Hay un par de retratos, de dama desconocida, que muy podrían ser retratos de la Éboli. Porque en ambos, representándola casi niña, se la presenta con los dos ojos sanos, y que en un ejercicio compositivo que ha hecho Ares, con ordenador, poniendo a la retratada el parche sacado del retrato clásico, la sienta bien y ajustado. Uno está en la casa del Infantado también, y otro en el Museo del Prado con el título de “Joven desconocida”. Se parecen tanto a doña Ana, que sin duda son ella misma. No quiero olvidar, no debo, los retratos que han salido, en estos días, de la mano de un magnífico pintor que tenemos en Pastrana, Javier Cámara, y que la representan en traje de “pompa y circunstancia” cortesana, y en hábito de monja carmelita, cosa que como todos saben ocurrió con certeza, y que hasta ahora a nadie se le había ocurrido.

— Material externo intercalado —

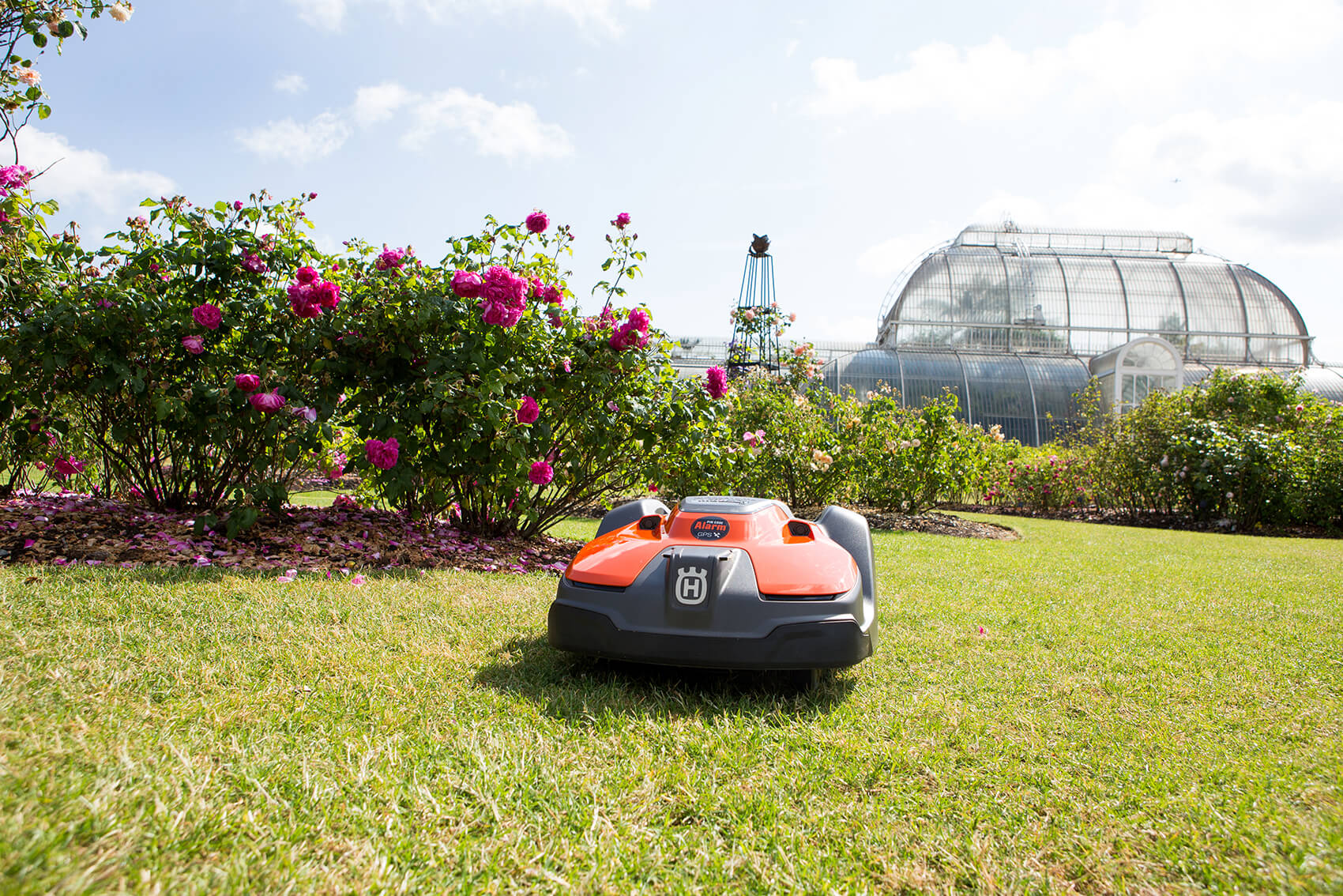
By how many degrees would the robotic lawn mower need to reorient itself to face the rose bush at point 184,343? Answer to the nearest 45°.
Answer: approximately 135° to its right

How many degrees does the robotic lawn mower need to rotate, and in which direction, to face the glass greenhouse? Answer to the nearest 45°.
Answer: approximately 135° to its left

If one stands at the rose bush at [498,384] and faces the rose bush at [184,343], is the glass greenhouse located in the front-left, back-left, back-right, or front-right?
back-right

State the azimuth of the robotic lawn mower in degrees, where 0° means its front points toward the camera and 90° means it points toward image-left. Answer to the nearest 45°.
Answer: approximately 0°

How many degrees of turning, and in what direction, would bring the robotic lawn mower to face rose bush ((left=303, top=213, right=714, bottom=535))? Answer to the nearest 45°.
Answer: approximately 135° to its right
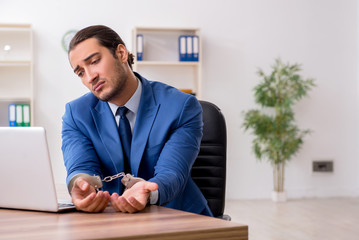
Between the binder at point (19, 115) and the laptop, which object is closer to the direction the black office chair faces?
the laptop

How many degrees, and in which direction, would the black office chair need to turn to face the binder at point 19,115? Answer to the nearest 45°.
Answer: approximately 90° to its right

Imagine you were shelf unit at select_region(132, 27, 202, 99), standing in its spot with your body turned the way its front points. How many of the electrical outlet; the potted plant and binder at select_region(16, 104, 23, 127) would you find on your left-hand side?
2

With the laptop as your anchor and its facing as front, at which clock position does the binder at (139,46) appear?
The binder is roughly at 11 o'clock from the laptop.

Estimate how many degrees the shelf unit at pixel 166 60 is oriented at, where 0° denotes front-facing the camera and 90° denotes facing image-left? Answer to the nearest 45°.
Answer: approximately 0°

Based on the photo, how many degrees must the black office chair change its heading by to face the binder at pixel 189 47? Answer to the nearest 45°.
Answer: approximately 135° to its right

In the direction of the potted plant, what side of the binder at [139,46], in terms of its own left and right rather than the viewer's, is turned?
left

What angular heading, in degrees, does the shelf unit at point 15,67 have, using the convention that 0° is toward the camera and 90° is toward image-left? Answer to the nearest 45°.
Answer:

Libros y webs sobre Doña Ana

El libro que acaba de editar Algaba, y que firma Nacho Ares, lleva por título exacto “Éboli. Secretos de la vida de Ana de Mendoza”. Está encuadernado en cartoné, tiene 278 páginas, y numerosos grabados. Se lee de un tirón, y ofrece las novedades referidas, amén de las clásicas secuencias ya conocidas de la biografía de esta misteriosa dama. Destacan las pinturas excelentes de Javier Cámara, aunque las reproducciones de sus cuadros no son todo lo perfectas que merecen las obras de este extraordinario artista pastranero.

De Nacho Ares, ya mencionamos en su día, y ahora insistimos en lo interesante que resulta navegar por él, es un sitio web que surge a partir de esta página: www.nachoares.com/princesa/princesa.html, y que recomendamos a todos que se lancen a navegarlo y disfrutarlo.